Cute animals are being overrated
The 2021 Climate Conference is a Math Problem: Understanding the Disappearance of Spectator Extinction on the Ground-Up
Compared to the 2021 United Nations climate conference in Glasgow or the meeting in Egypt last month, this gathering is getting little press coverage. There were some protesters in the streets of Montreal, but the mass movement was far smaller than the one demanding climate justice.
That’s the real trouble with spectacles of extinction: By seizing our attention and our hearts, they obscure the countless ongoing efforts to protect biodiversity from the ground up. Throughout the plains of North America, for example, the Indigenous communities whose expertise the conservation movement has long ignored are returning bison to the prairie ecosystem. Birds once considered pests have become partners in restoration in North America and Europe. The small, not particularly flashy butterfly that is called the Fender’s blue inspired collaboration that helped restore prairie habitat in the Pacific Northwest. And in Namibia, a leader in the worldwide community-led conservation movement, a national system of local conservancies has enabled those who live alongside endangered and other species to both participate in their protection and benefit from the resulting tourism and hunting opportunities. Thanks in part to the sustained efforts of Namibian conservancy members, the country’s cheetah population is not — for now, at least — racing against extinction, but stable.
Biodiversity protection is more complicated than climate protection, since it relies less directly on technology such as cheaper solar panels and has fewer clear measures of success.
The northern white rhino, a subspecies that has only two remaining members and whose future might depend on the ability of reproductive scientists to turn skin cells into stem cells, is an example of what we believe to be pervasive fascination with nature. We ponder curiosities such as so-called de-extinction, an unproven technology that may one day succeed in creating a hybrid individual with DNA from extinct and extant species, but will never reverse extinction. We post and donate on behalf of vulnerable species all over the world.
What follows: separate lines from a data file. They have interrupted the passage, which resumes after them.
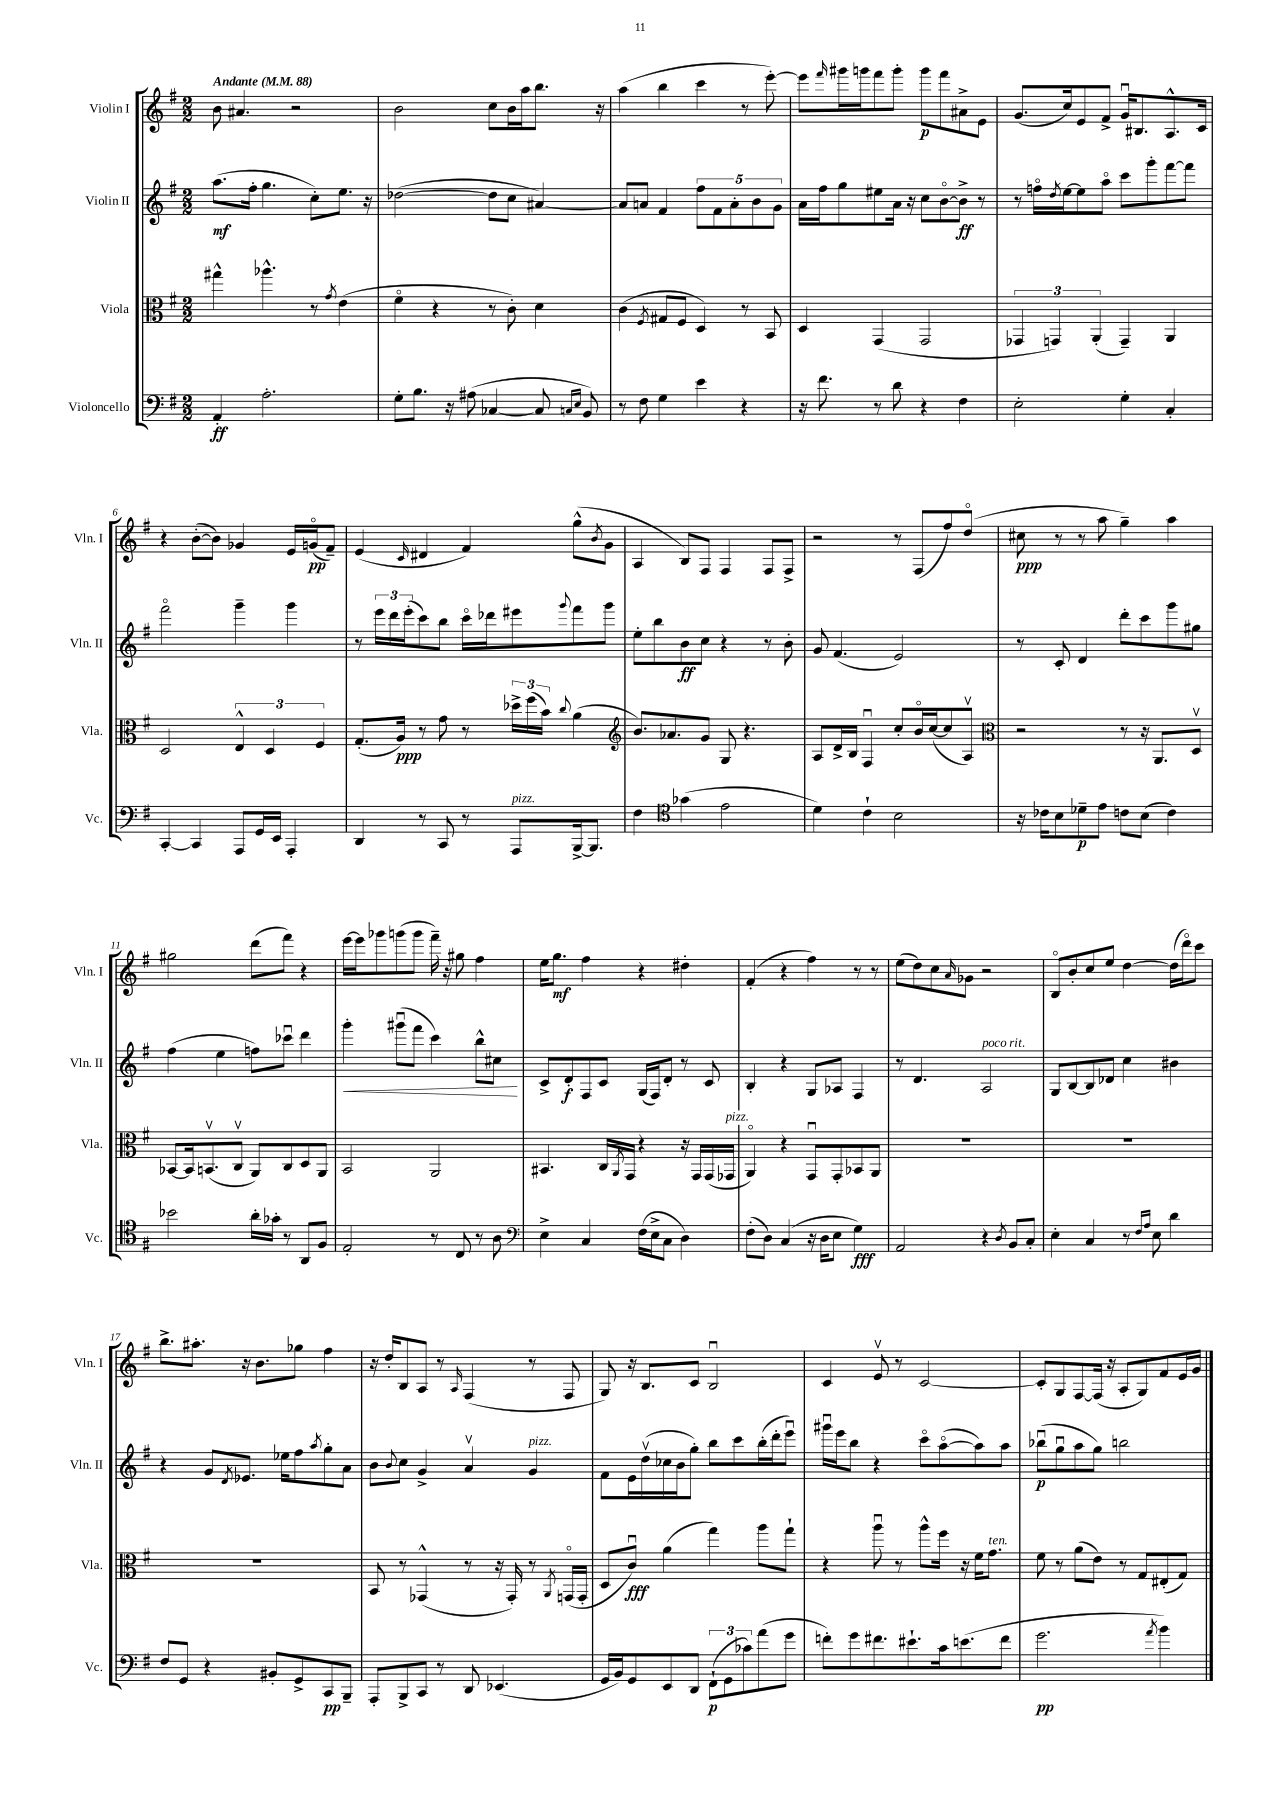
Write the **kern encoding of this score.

**kern	**kern	**kern	**kern
*staff4	*staff3	*staff2	*staff1
*clefF4	*clefC3	*clefG2	*clefG2
*k[f#]	*k[f#]	*k[f#]	*k[f#]
*M2/2	*M2/2	*M2/2	*M2/2
*MM88	*MM88	*MM88	*MM88
4AA'/	4gg#^^\	(8.aa\L	8b\
.	.	.	4.a#/
.	.	16ff#'\Jk	.
2.A'\	4.aa-^^\	4.gg\	.
.	.	.	2r
.	8r	8cc'\L)	.
.	8qg/	.	.
.	(4e\	8.ee\J	.
.	.	16r	.
=	=	=	=
8G'\L	4f#o\	([2dd-\	2b\
8.B\J	.	.	.
.	4r	.	.
16r	.	.	.
(8A#\	.	.	.
[4C-/	8r	8dd-\]L	8cc\L
.	8c'\)	8cc\J	16b\L
.	.	.	16aa\J
8C-/]	4d\	[4a#/)	8.bb\J
16qqC/LL	.	.	.
16qqE/JJ	.	.	.
8BB/)	.	.	.
.	.	.	16r
=	=	=	=
8r	(4c\	8a#/]L	(4aa\
8F#\	.	8a/J	.
.	8qF#/	.	.
4G\	8G#/L	4f#/	4bb\
.	8F#/J	.	.
4e\	4D/)	10ff#\L	4ccc\
.	.	10f#\	.
.	.	10a'\	.
4r	8r	.	8r
.	.	10b\	.
.	8BB/	.	[8eee'\)
.	.	10g\J	.
=	=	=	=
16r	4D/	16a\LL	8eee\]L
8.f#\	.	16ff#\J	.
.	.	.	16qqfff#/
.	.	8gg\	16ggg#\L
.	.	.	16ggg\J
8r	(4GG/	8ee#\	8fff#\
8d\	.	16a\Jk	8ggg'\J
.	.	16r	.
4r	2GG/	8cc\L	8ggg\L
.	.	[8bo\	8fff#\
4F#\	.	8b^\]J	8a#^\
.	.	8r	8e\J
=	=	=	=
2E'\	6GG-/	8r	(8.g/L
.	.	16ffo\LL	.
.	6GG/)	.	.
.	.	8qdd/	.
.	.	[16ee\J	16cc/k)
.	.	8ee\]	8e/
.	(6AA'/	.	.
.	.	8aao\J	8f#^/J
4G'\	4GG~/)	8ccc\L	16gu/LK
.	.	.	8.B#/
.	.	8ggg'\	.
4C'/	4AA/	[8fff#\	8.A^^/
.	.	8fff#\]J	.
.	.	.	16c/Jk
=	=	=	=
[4CC'/	2D/	2fff#o\	4r
4CC/]	.	.	([8b'\L
.	.	.	8b\]J)
8AAA/L	6E^^/	4ggg~\	4g-/
16GG/L	.	.	.
.	6D/	.	.
16EE/JJ	.	.	.
4AAA'/	.	4ggg\	16e/LL
.	.	.	(16go/J
.	6F#/	.	.
.	.	.	8f#~/J)
=	=	=	=
4DD/	(8.G'/L	8r	(4e/
.	.	24eee\LL	.
.	.	24ddd\	.
.	16A/Jk)	.	.
.	.	(24eee'\J	.
.	.	.	16qqc/
8r	8r	8ccc\)	4d#/
8CC/	8g\	8bb\J	.
8r	8r	16ccco\LL	4f#/)
.	.	16ddd-\J	.
8AAA/L	24dd-^\LL	8eee#\	.
.	(24ff#\	.	.
.	24b\JJ)	.	.
.	8qqcc/	8qqggg/	.
[16BBB^/k	(4a\	8fff#\	(8gg^^\L
8.BBB/]J	.	.	.
.	.	.	8qb/
.	.	8ggg\J	8g\J
=	=	=	=
*	*clefG2	*	*
4F#\	8.b/L)	8ee'\L	4A/
.	.	8bb\	.
.	8.a-/	.	.
*clefC4	*	*	*
(4g-\	.	8b\	8B/L)
.	8g/J	8cc\J	8F#/J
2e\	8G/	4r	4F#/
.	4.r	.	.
.	.	8r	8F#/L
.	.	8b'\	8F#^/J
=	=	=	=
4d\)	8A/L	8g/	2r
.	16d^/L	(4.f#/	.
.	16B/JJ	.	.
4c`\	4F#u/	.	.
2B\	8cc'/L	2e/)	8r
.	16bo/L	.	(8F#/L
.	([16cc/J	.	.
.	8cc/]	.	8ff#/)
.	8Av/J)	.	(8ddo/J
=	=	=	=
*	*clefC3	*	*
16r	2r	8r	8cc#\
16c-\LK	.	.	.
8B\	.	8c'/	8r
8d-~\	.	4d/	8r
8e\J	.	.	8aa\
8c\L	8r	8ddd'\L	4gg~\)
(8B\J	16r	8ccc\	.
.	8.AA/L	.	.
4c\)	.	8ggg\	4aa\
.	8Dv/J	8gg#\J	.
=	=	=	=
2b-\	[8BB-/L	(4ff#\	2gg#\
.	16BB-/]k	.	.
.	(8.BBv/	.	.
.	.	4ee\	.
.	8Cv/J	.	.
16a'\LL	8AA/L)	8ff\L)	(8ddd\L
16g-'\JJ	.	.	.
8r	8C/	8ccc-u\J	8fff#\J)
8AA/L	8D/	4ddd\	4r
8F#/J	8AA/J	.	.
=	=	=	=
2E'/	2BB/	4ggg'\	[16eee\LL
.	.	.	16eee\]J
.	.	.	8ggg-\
.	.	(8ggg#u\L	(8ggg\
.	.	8fff#\J	8ggg\J
8r	2AA/	4ccc\)	16fff#~\)
.	.	.	16r
8C/	.	.	8gg#\
8r	.	8bb^^\L	4ff#\
8A\	.	8cc#\J	.
=	=	=	=
*clefF4	*	*	*
4E^\	4.BB#/	8c^/L	16ee\LK
.	.	.	8.gg\J
.	.	8d'/	.
4C/	.	8F#/	4ff#\
.	16C/LL	8c/J	.
.	8qAA/	.	.
.	16GG/JJ	.	.
(16F#\LL	4r	(16G/LL	4r
16E^\J	.	16F#/J)	.
8C\J	.	8d'/J	.
4D\)	16r	8r	4dd#'\
.	16GG/LL	.	.
.	(16GG/	8c/	.
.	16GG-/JJ	.	.
=	=	=	=
(8F#'\L	4AAo/)	4B'/	(4f#'/
8D\J)	.	.	.
(4C/	4r	4r	4r
16r	8GGu/L	8G/L	4ff#\)
16D\LK	.	.	.
8E\J	8GG'/	8A-/J	.
4G\)	8BB-/	4F#/	8r
.	8AA/J	.	8r
=	=	=	=
2AA/	1r	8r	(8ee\L
.	.	4.d/	8dd\)
.	.	.	8cc\
.	.	.	16qqa/
.	.	.	8g-\J
4r	.	2A/	2r
8qD/	.	.	.
8BB/L	.	.	.
8C'/J	.	.	.
=	=	=	=
4E'\	1r	8G/L	8Bo/L
.	.	[8B/	8b'/
4C/	.	8B/]	8cc/
.	.	8d-/J	8ee/J
8r	.	4cc\	[4dd\
16qqF#/LL	.	.	.
16qqA/JJ	.	.	.
8E\	.	.	.
4d\	.	4b#\	(16dd\]LL
.	.	.	16dddo\J)
.	.	.	8ccc\J
=	=	=	=
8F#/L	1r	4r	8.bb^\L
8GG/J	.	.	.
.	.	.	8.aa#'\J
4r	.	8g/L	.
.	.	8qd/	.
.	.	8.e-/J	16r
.	.	.	8.b\L
8BB#'/L	.	.	.
.	.	16ee-\LK	.
8GG^/	.	8ff#\	8gg-\J
.	.	8qaa/	.
8CC/	.	8gg'\	4ff#\
8BBB~/J	.	8a\J	.
=	=	=	=
8AAA'/L	8BB/	8b\L	16r
.	.	.	16dd'/LK
.	.	8qqb/	.
8BBB^/	8r	8cc\J	8B/
8CC/J	(4GG-^^/	4g^/	8A/J
8r	.	.	8r
.	.	.	16qqA/
8DD/	8r	4av/	(4F#/
(4.EE-/	16r	.	.
.	16GG-'/)	.	.
.	8r	4g/	8r
.	8qAA/	.	.
.	(16GGo/LL	.	8F#/
.	16GG'/JJ	.	.
=	=	=	=
16GG/LL	8D/L	8f#\L	8G/)
16BB/J)	.	.	.
8GG/	8cu/J)	16e\L	16r
.	.	(16ddv\	8.B/L
8EE/	(4a\	16cc-\	.
.	.	16b\J	.
8DD/J	.	8gg'\J)	8c/J
(12FF#`\L	4gg\)	8bb\L	2Bu/
12GG\	.	.	.
.	.	8ccc\	.
12c-\)	.	.	.
(8a\	8aa\L	(16bb'\L	.
.	.	16ddd'\J	.
8g\J	8gg`\J	8eeeu\J)	.
=	=	=	=
8f'\L)	4r	16ggg#u\LL	4c/
.	.	16eee\J	.
8g\	.	8bb\J	.
8.f#\	8aau\	4r	8ev/
.	8r	.	8r
8.e#`\	.	.	.
.	8aa^^\L	8ccco\L	[2c/
16c\k	16ff#\Jk	([8aao\	.
(8.e\	16r	.	.
.	16f#\LK	8aa\])	.
.	8.g\J	.	.
8f#\J	.	8aa\J	.
=	=	=	=
2.g\	8f#\	(8bb-u\L	8c'/]L
.	8r	8ggu\	8G/
.	(8a\L	8aa\	[8F#/
.	8e\J)	8gg\J)	(16F#/]Jk
.	.	.	16r
.	8r	2bb\	8A'/L
.	8G/L	.	8G/)
8qa/	.	.	.
4b\)	(8E#'/	.	8f#/
.	8G/J)	.	16e/L
.	.	.	16g/JJ
==	==	==	==
*-	*-	*-	*-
Suzanne Brandon studied the experience ofvoluntourists in Libya and found that they were unaware or not very concerned about the plight of the species.
The biodiversity crisis is a math problem. This is a problem where getting hung up on the precise numbers can lead you astray, unlike most math problems. There are a million species at risk of extinction. Or if you’re going by species that scientists have specifically identified as threatened, it’s 42,100. Both of these are not exactly right. We can agree that extinction rates are much higher than historical averages. Or is it 100 times higher?
Here’s the thing: Whichever numbers you plug into the calculation, you get the same result. The planet is in a poor state. There are many, many more species faced with extinction than we can realistically save. In emergency situations we need to look after our victims.
Picking which species to protect and which to sideline is right at the heart of conservation, but we don’t talk enough about how these decisions are made. Do we pick species that are culturally significant, like the bald eagle? Or maybe we should focus on medicinally useful plants? What about species that are critical parts of their ecosystem? Or the ones that are most under threat? In the case of meerkats, they are cute, charismatic and the face of a long running British ad campaign to sell car insurance made them grab our attention.
There is another way of thinking about animals that can help us decide which species to protect. Gumbs believes that we should be more focused on species that are distinct from each other. The approach will lead us to strange and wonderful creatures. Take solenodons, for example. There are only a few venomous mammals left, and this shrew is one of them. Around 76 million years ago, the solenodon species diverged from other mammals. Many evolutionary history can be found on those small, hairy shoulders.
Scientists can measure just how unique and at-risk certain species are. In 2007, conservationists devised a metric called EDGE. It stands for “evolutionarily distinct and globally endangered,” and it was developed as a way to prioritize species for conservation that represented a large chunk of evolutionary history. To be highly ranked in terms of EDGE, a species needs to be extremely rare, have very few close living ancestors, and be extremely vulnerable to extinction.
Gumbs calls these species “weird and wonderful”—they diverged so long ago from their ancestors and have so few living relatives that they stick out to us as unusual. To use a word like edgy is what species like this are. The bright pink blind snake is an alternative to the living animal that was 65 million years ago.